Model 9 – Small Format

 

Le Tombeau (fable), 2004 – 2006
The Tomb (fable)

 

Foamcore, Plexiglass, wood, paint, printouts, lamp, and paper collage
7 1/2 x 23 x 16 3/8 inches (19 x 58.5 x 41.5 cm)
[JG1017.04]

 

In the corridor, a projector was to be periodically lit and extinguished, intermittently lighting the room. On the floor, a casual assortment of photographs, including Rodchenko’s ‘Pioneer Girl’ (1930) on top. Next to it is an orange dollhouse bed, reminiscent of the one depicted in Van Gogh’s famous Bedroom in Arles. Many reproductions of paintings run across the room: Matisse’s La Blouse roumaine and Nicolas de Staël’s Les musiciens, souvenir de Sidney Bechet flank an abstract picture by Hans Hartung. On the opposite wall hang three traditional portraits like in a portrait gallery.
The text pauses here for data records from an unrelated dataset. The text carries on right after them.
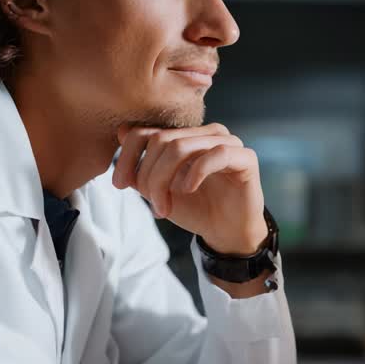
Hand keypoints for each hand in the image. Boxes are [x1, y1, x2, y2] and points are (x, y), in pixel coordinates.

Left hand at [113, 123, 266, 254]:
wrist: (226, 232)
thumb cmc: (194, 208)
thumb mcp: (159, 189)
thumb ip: (142, 165)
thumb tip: (122, 133)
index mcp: (184, 135)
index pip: (145, 131)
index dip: (127, 156)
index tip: (119, 184)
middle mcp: (205, 133)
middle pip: (161, 140)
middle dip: (149, 176)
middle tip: (152, 203)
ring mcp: (227, 141)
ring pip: (182, 146)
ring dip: (165, 179)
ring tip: (164, 205)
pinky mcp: (245, 157)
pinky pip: (216, 154)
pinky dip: (195, 173)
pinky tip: (188, 189)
A citation from José Lezama Lima on one of the walls states: ‘La luz es el primer animal visible del invisible’ [Light is the first visible animal of the invisible].

 

At the last minute this maquette was transformed into a room, when it had been conceived as a gallery since the beginning of the exhibition.

 
 
 

Model 8 – Small Format
 
Le Meutre (sésame) (théorème) (montage), 2004 – 2006
Murder (sesame) (theorem) (editing)

 

Foamcore, watercolor, paper collage, Plexiglass, felt pen, film strip on plastic coils, glue, and mixed media
7 1/4 x 20 x 15 3/8 inches (18.5 x 50.5 x 39 cm)
[JG1015.04]

 

Painting, collage, book, photos, shot counter-shot, master and slave…

 

A notebook with the title Le livre noir du contre champ [The Black Book of the Counter Shot] is placed on a red table; when it is opened, one discovers a film scene: portraits of couples as well as a phrase by Racine from Bérénice; at the end ‘tu es / moi / tuez / moi [you are / me / kill / me]’ On the walls, The Toilet of Venus and Self-portrait by Velazquez, David’s The Combat of Mars and Minerva, and an engraving by Gustave Doré, are juxtaposed with a picture of two protesters during the Hungarian Uprising of 1956. On another wall, a page from the Gutenberg bible, superimposed with the hand written first commandment: “tu ne tueras pas” [thou shalt not kill] is next to Godard’s notes on his theorem of montage: x+3=1. On the floor are collaged images of the Rosetta Stone and a picture of Sergei Eisenstein cutting rolls of film with scissors. Next to it are images of Lauren Bacall in To Have and Have Not, and of Robert Mitchum holding up a knife in Charles Laughton’s The Night of the Hunter. Emmanuel Levinas’s phrase on the failure of communication appears on one of the walls: ‘Ce que l’on présente comme l’échec de la communication dans l’amour constitue précisément le positif de la relation amoureuse. Cette absence de l’autre est précisément sa présence comme autre’ [What is presented as the failure of amorous communication, constitutes precisely the positive nature of the relationship; this absence of the other is precisely his presence as other.] Red, white and blue are the colors clearly structuring the room.